Fortunately when enabling DPM on the cluster, you can disable DPM at ESX host level. Due to the current limitations of DRS with VMware Fault Tolerance, it is recommended to disable DPM on at least two ESX server host to act as host for FT-enabled virtual machines.

Memory reclamation, when and how?

June 11, 2010 by frankdenneman

After discussing with Duncan the performance problem presented by @heiner_hardt , we discussed the exact moment the VMkernel decides which reclamation technique it will use and specific behaviors of the reclamation techniques. This article supplements Duncan’s article on Yellow-bricks.com.
Now let’s begin with when the kernel decides to reclaim memory and see how the kernel reclaims memory. So host physical memory is reclaimed based on four “free memory states”, each with a corresponding threshold. Based on the Threshold, the VMkernel chooses which reclamation technique it will use to reclaim memory from virtual machines.

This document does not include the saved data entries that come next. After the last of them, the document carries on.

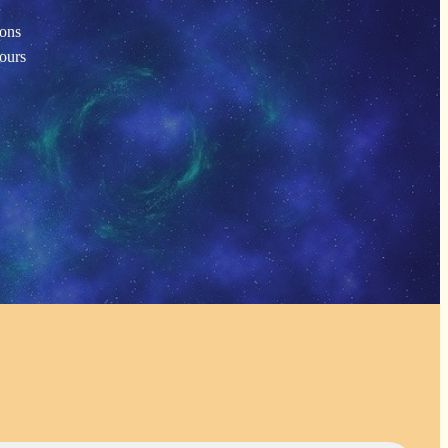
ions
tours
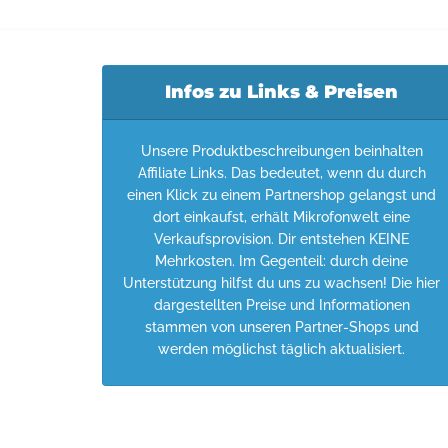
Infos zu Links & Preisen
Unsere Produktbeschreibungen beinhalten
Affiliate Links. Das bedeutet, wenn du durch
einen Klick zu einem Partnershop gelangst und
dort einkaufst, erhält Mikrofonwelt eine
Verkaufsprovision. Dir entstehen KEINE
Mehrkosten. Im Gegenteil: durch deine
Unterstützung hilfst du uns zu wachsen! Die hier
dargestellten Preise und Informationen
stammen von unseren Partner-Shops und
werden möglichst täglich aktualisiert.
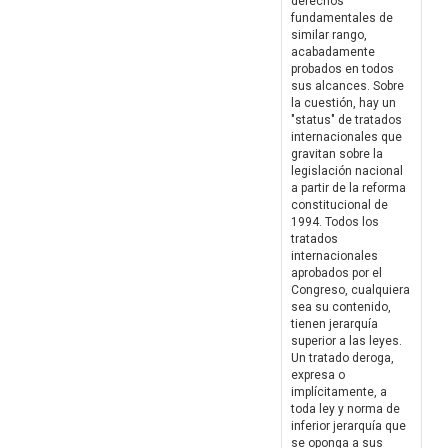
derechos
fundamentales de
similar rango,
acabadamente
probados en todos
sus alcances. Sobre
la cuestión, hay un
"status" de tratados
internacionales que
gravitan sobre la
legislación nacional
a partir de la reforma
constitucional de
1994. Todos los
tratados
internacionales
aprobados por el
Congreso, cualquiera
sea su contenido,
tienen jerarquía
superior a las leyes.
Un tratado deroga,
expresa o
implícitamente, a
toda ley y norma de
inferior jerarquía que
se oponga a sus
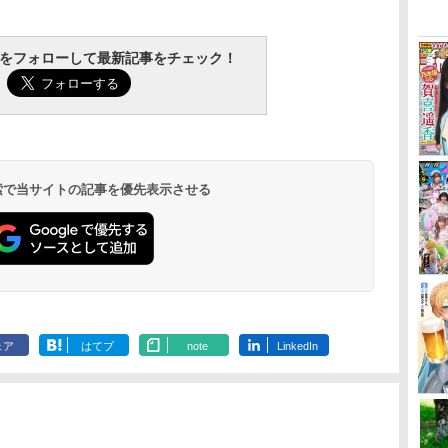
tchをフォローして最新記事をチェック！
 検索で当サイトの記事を優先表示させる
ェア
はてブ
note
LinkedIn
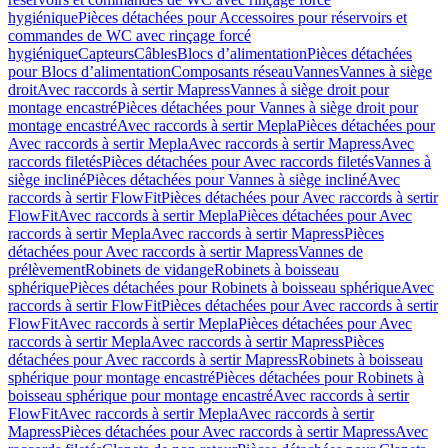
hygiénique
Pièces détachées pour Accessoires pour réservoirs et
commandes de WC avec rinçage forcé
hygiénique
Capteurs
Câbles
Blocs d’alimentation
Pièces détachées
pour Blocs d’alimentation
Composants réseau
Vannes
Vannes à siège
droit
Avec raccords à sertir Mapress
Vannes à siège droit pour
montage encastré
Pièces détachées pour Vannes à siège droit pour
montage encastré
Avec raccords à sertir Mepla
Pièces détachées pour
Avec raccords à sertir Mepla
Avec raccords à sertir Mapress
Avec
raccords filetés
Pièces détachées pour Avec raccords filetés
Vannes à
siège incliné
Pièces détachées pour Vannes à siège incliné
Avec
raccords à sertir FlowFit
Pièces détachées pour Avec raccords à sertir
FlowFit
Avec raccords à sertir Mepla
Pièces détachées pour Avec
raccords à sertir Mepla
Avec raccords à sertir Mapress
Pièces
détachées pour Avec raccords à sertir Mapress
Vannes de
prélèvement
Robinets de vidange
Robinets à boisseau
sphérique
Pièces détachées pour Robinets à boisseau sphérique
Avec
raccords à sertir FlowFit
Pièces détachées pour Avec raccords à sertir
FlowFit
Avec raccords à sertir Mepla
Pièces détachées pour Avec
raccords à sertir Mepla
Avec raccords à sertir Mapress
Pièces
détachées pour Avec raccords à sertir Mapress
Robinets à boisseau
sphérique pour montage encastré
Pièces détachées pour Robinets à
boisseau sphérique pour montage encastré
Avec raccords à sertir
FlowFit
Avec raccords à sertir Mepla
Avec raccords à sertir
Mapress
Pièces détachées pour Avec raccords à sertir Mapress
Avec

Free Memory state	Threshold	Reclamation technique
High	6%	None
Soft	4%	Ballooning
Hard	2%	Ballooning and Swapping
Low	1%	Swapping

The high memory state has a threshold hold of 6%, that means that 6% of the ESX host physical memory minus the service console memory must be free. When the virtual machines use less than 94% of the host physical memory, the VMkernel will not reclaim memory because there is no need to, but when the memory usage starts to fall towards the free memory threshold the VMkernel will try to balloon memory. The VMkernel selects the virtual machines with the largest amounts of idle memory (detected by the idle memory tax process) and will ask the virtual machine to select it’s idle memory pages. Now to do this the guest os needs to swap those pages, so if the guest is not configured with sufficient swap space, ballooning can become problematic. Linux behaves pretty worse in this situation, invoking OOM (out-of memory) killer when its swap space is full and starts to randomly kill processes.
Back to the VMkernel, in the High and Soft state, ballooning if favored over swapping. If it ESX server cannot reclaim memory by ballooning in time before it reaches the Hard state, the ESX turns to swapping. Swapping has proven to be a sure thing within a limited amount of time. Opposite of the balloon driver, which tries to understand the needs of the virtual machine let the guest decides whether and what to swap, the swap mechanism just brutally picks pages at random from the virtual machine, this impacts the performance of the virtual machine but will help the VMkernel to survive.
Now the fun thing is, before the VMkernel detects the free memory is reaching the soft threshold, it will start to request pages through the balloon driver (vmmemctl), this is because it takes time for the Guest OS to respond to the vmmemctl driver with suitable pages. By starting prematurely, the VMkernel tries to avoid the situation that it will reach the Soft state or worse. So you can see ballooning occurring sometimes before the Soft state is reached. (between 6 and 4% free memory)
One exception is the virtual machine memory limit, if a limit is set on the virtual machine, the VMkernel always tries to balloon or swap pages of the virtual machine after reaching its limit, even if the ESX host has enough free memory available.